#### Texto da página:
━━━

Lei privilegia repasses para cidades menores
São Paulo - Estudo do economista Marcos Mendes, mostra que a lei privilegia os repasses da União para os municípios menores, em detrimento dos médios e grandes, como se houvesse uma relação causal entre tamanho e necessidade. ''No Rio Grande do Sul e em Santa Catarina há municípios pequenos com alto nível de renda, que não têm muito o que fazer com o dinheiro'', observa Mendes, assessor legislativo do Senado. ''Aumentam os salários dos vereadores e prefeitos, começam a queimar dinheiro.''
Os maiores prejudicados são os municípios médios de regiões metropolitanas, que servem de cidades-dormitório, cujos moradores não geram receita local. O crescimento rápido cria necessidades como coleta de lixo, extensão da rede de esgoto, pavimentação de ruas e iluminação em bairros novos da periferia. Mesmo nos municípios pequenos e pobres, diz Mendes, há grande risco de o dinheiro do Fundo de Participação dos Municípios cair nas mãos dos ricos do lugar, porque a população, analfabeta, nem fica sabendo que esses recursos estão vindo.
O mesmo acontece com o Fundo de Desenvolvimento do Ensino Fundamental (Fundef). Para o especialista, não basta enviar o dinheiro para os municípios que realmente precisam dele, atrelando-o a metas e prazos. ''São precisos programas federais e estaduais para qualificar os prefeitos a usar bem o dinheiro'', diz ele. ''O Ministério da Educação deveria mandar equipes para ensinar como usar o Fundef e o da Fazenda, a fazer contabilidade.'' (L.S.)

━━━

#### Linhas selecionadas:

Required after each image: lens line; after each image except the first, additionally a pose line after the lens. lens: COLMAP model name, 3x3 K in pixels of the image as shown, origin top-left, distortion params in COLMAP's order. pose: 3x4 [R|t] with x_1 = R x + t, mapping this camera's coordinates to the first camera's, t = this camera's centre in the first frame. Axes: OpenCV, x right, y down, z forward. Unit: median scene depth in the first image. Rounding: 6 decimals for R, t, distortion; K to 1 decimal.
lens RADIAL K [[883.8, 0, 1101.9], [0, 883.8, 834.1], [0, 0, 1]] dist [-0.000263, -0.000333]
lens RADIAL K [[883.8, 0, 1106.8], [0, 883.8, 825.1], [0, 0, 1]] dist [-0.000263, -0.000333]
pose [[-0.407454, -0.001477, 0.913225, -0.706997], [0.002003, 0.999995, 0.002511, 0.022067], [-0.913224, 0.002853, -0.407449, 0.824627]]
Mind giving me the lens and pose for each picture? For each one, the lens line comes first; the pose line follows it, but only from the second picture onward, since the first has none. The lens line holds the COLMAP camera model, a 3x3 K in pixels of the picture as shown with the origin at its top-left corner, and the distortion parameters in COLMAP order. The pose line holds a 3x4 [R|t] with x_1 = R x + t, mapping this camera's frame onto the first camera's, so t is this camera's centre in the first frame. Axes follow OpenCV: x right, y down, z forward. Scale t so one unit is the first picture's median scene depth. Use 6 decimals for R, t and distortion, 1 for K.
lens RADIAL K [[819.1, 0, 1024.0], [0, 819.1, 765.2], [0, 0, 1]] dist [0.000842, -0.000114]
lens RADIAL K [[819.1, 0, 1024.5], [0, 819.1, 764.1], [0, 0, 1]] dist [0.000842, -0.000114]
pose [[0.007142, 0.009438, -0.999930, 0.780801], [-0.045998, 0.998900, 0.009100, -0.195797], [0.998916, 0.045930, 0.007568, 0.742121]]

━━━

#### Tarefa:
Transcreva da matéria sobre os repasses a cidades menores tudo o que vai de "O mesmo acontece" até "fazer contabilidade.'' (L.S.)".

#### Resposta abaixo:
O mesmo acontece com o Fundo de Desenvolvimento do Ensino Fundamental (Fundef). Para o especialista, não basta enviar o dinheiro para os municípios que realmente precisam dele, atrelando-o a metas e prazos. ''São precisos programas federais e estaduais para qualificar os prefeitos a usar bem o dinheiro'', diz ele. ''O Ministério da Educação deveria mandar equipes para ensinar como usar o Fundef e o da Fazenda, a fazer contabilidade.'' (L.S.)